Exercise prompt: Quote every line of the records below verbatim.

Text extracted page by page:
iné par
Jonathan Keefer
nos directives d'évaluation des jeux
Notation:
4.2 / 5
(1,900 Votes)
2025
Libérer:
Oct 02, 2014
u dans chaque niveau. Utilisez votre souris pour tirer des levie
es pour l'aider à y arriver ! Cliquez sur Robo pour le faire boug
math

Solution below:
iné par
Jonathan Keefer
nos directives d'évaluation des jeux
Notation:
4.2 / 5
(1,900 Votes)
2025
Libérer:
Oct 02, 2014
u dans chaque niveau. Utilisez votre souris pour tirer des levie
es pour l'aider à y arriver ! Cliquez sur Robo pour le faire boug
math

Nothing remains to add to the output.